# [Aim of the task]
Your answer must be the records below repeated word for word, with no pictures in it.

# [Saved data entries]
• • • • •

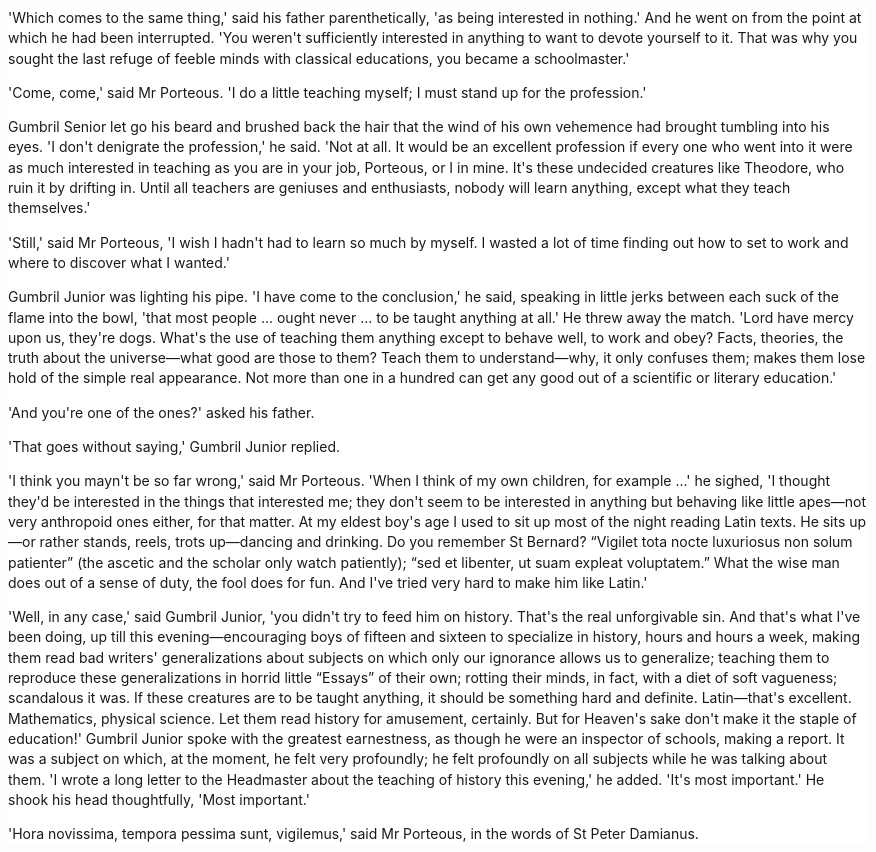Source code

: 'Which comes to the same thing,' said his father parenthetically, 'as being interested in nothing.' And he went on from the point at which he had been interrupted. 'You weren't sufficiently interested in anything to want to devote yourself to it. That was why you sought the last refuge of feeble minds with classical educations, you became a schoolmaster.'

'Come, come,' said Mr Porteous. 'I do a little teaching myself; I must stand up for the profession.'

Gumbril Senior let go his beard and brushed back the hair that the wind of his own vehemence had brought tumbling into his eyes. 'I don't denigrate the profession,' he said. 'Not at all. It would be an excellent profession if every one who went into it were as much interested in teaching as you are in your job, Porteous, or I in mine. It's these undecided creatures like Theodore, who ruin it by drifting in. Until all teachers are geniuses and enthusiasts, nobody will learn anything, except what they teach themselves.'

'Still,' said Mr Porteous, 'I wish I hadn't had to learn so much by myself. I wasted a lot of time finding out how to set to work and where to discover what I wanted.'

Gumbril Junior was lighting his pipe. 'I have come to the conclusion,' he said, speaking in little jerks between each suck of the flame into the bowl, 'that most people ... ought never ... to be taught anything at all.' He threw away the match. 'Lord have mercy upon us, they're dogs. What's the use of teaching them anything except to behave well, to work and obey? Facts, theories, the truth about the universe—what good are those to them? Teach them to understand—why, it only confuses them; makes them lose hold of the simple real appearance. Not more than one in a hundred can get any good out of a scientific or literary education.'

'And you're one of the ones?' asked his father.

'That goes without saying,' Gumbril Junior replied.

'I think you mayn't be so far wrong,' said Mr Porteous. 'When I think of my own children, for example ...' he sighed, 'I thought they'd be interested in the things that interested me; they don't seem to be interested in anything but behaving like little apes—not very anthropoid ones either, for that matter. At my eldest boy's age I used to sit up most of the night reading Latin texts. He sits up—or rather stands, reels, trots up—dancing and drinking. Do you remember St Bernard? “Vigilet tota nocte luxuriosus non solum patienter” (the ascetic and the scholar only watch patiently); “sed et libenter, ut suam expleat voluptatem.” What the wise man does out of a sense of duty, the fool does for fun. And I've tried very hard to make him like Latin.'

'Well, in any case,' said Gumbril Junior, 'you didn't try to feed him on history. That's the real unforgivable sin. And that's what I've been doing, up till this evening—encouraging boys of fifteen and sixteen to specialize in history, hours and hours a week, making them read bad writers' generalizations about subjects on which only our ignorance allows us to generalize; teaching them to reproduce these generalizations in horrid little “Essays” of their own; rotting their minds, in fact, with a diet of soft vagueness; scandalous it was. If these creatures are to be taught anything, it should be something hard and definite. Latin—that's excellent. Mathematics, physical science. Let them read history for amusement, certainly. But for Heaven's sake don't make it the staple of education!' Gumbril Junior spoke with the greatest earnestness, as though he were an inspector of schools, making a report. It was a subject on which, at the moment, he felt very profoundly; he felt profoundly on all subjects while he was talking about them. 'I wrote a long letter to the Headmaster about the teaching of history this evening,' he added. 'It's most important.' He shook his head thoughtfully, 'Most important.'

'Hora novissima, tempora pessima sunt, vigilemus,' said Mr Porteous, in the words of St Peter Damianus.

• • • • •

# [Solution below]
Source code

: 'Which comes to the same thing,' said his father parenthetically, 'as being interested in nothing.' And he went on from the point at which he had been interrupted. 'You weren't sufficiently interested in anything to want to devote yourself to it. That was why you sought the last refuge of feeble minds with classical educations, you became a schoolmaster.'

'Come, come,' said Mr Porteous. 'I do a little teaching myself; I must stand up for the profession.'

Gumbril Senior let go his beard and brushed back the hair that the wind of his own vehemence had brought tumbling into his eyes. 'I don't denigrate the profession,' he said. 'Not at all. It would be an excellent profession if every one who went into it were as much interested in teaching as you are in your job, Porteous, or I in mine. It's these undecided creatures like Theodore, who ruin it by drifting in. Until all teachers are geniuses and enthusiasts, nobody will learn anything, except what they teach themselves.'

'Still,' said Mr Porteous, 'I wish I hadn't had to learn so much by myself. I wasted a lot of time finding out how to set to work and where to discover what I wanted.'

Gumbril Junior was lighting his pipe. 'I have come to the conclusion,' he said, speaking in little jerks between each suck of the flame into the bowl, 'that most people ... ought never ... to be taught anything at all.' He threw away the match. 'Lord have mercy upon us, they're dogs. What's the use of teaching them anything except to behave well, to work and obey? Facts, theories, the truth about the universe—what good are those to them? Teach them to understand—why, it only confuses them; makes them lose hold of the simple real appearance. Not more than one in a hundred can get any good out of a scientific or literary education.'

'And you're one of the ones?' asked his father.

'That goes without saying,' Gumbril Junior replied.

'I think you mayn't be so far wrong,' said Mr Porteous. 'When I think of my own children, for example ...' he sighed, 'I thought they'd be interested in the things that interested me; they don't seem to be interested in anything but behaving like little apes—not very anthropoid ones either, for that matter. At my eldest boy's age I used to sit up most of the night reading Latin texts. He sits up—or rather stands, reels, trots up—dancing and drinking. Do you remember St Bernard? “Vigilet tota nocte luxuriosus non solum patienter” (the ascetic and the scholar only watch patiently); “sed et libenter, ut suam expleat voluptatem.” What the wise man does out of a sense of duty, the fool does for fun. And I've tried very hard to make him like Latin.'

'Well, in any case,' said Gumbril Junior, 'you didn't try to feed him on history. That's the real unforgivable sin. And that's what I've been doing, up till this evening—encouraging boys of fifteen and sixteen to specialize in history, hours and hours a week, making them read bad writers' generalizations about subjects on which only our ignorance allows us to generalize; teaching them to reproduce these generalizations in horrid little “Essays” of their own; rotting their minds, in fact, with a diet of soft vagueness; scandalous it was. If these creatures are to be taught anything, it should be something hard and definite. Latin—that's excellent. Mathematics, physical science. Let them read history for amusement, certainly. But for Heaven's sake don't make it the staple of education!' Gumbril Junior spoke with the greatest earnestness, as though he were an inspector of schools, making a report. It was a subject on which, at the moment, he felt very profoundly; he felt profoundly on all subjects while he was talking about them. 'I wrote a long letter to the Headmaster about the teaching of history this evening,' he added. 'It's most important.' He shook his head thoughtfully, 'Most important.'

'Hora novissima, tempora pessima sunt, vigilemus,' said Mr Porteous, in the words of St Peter Damianus.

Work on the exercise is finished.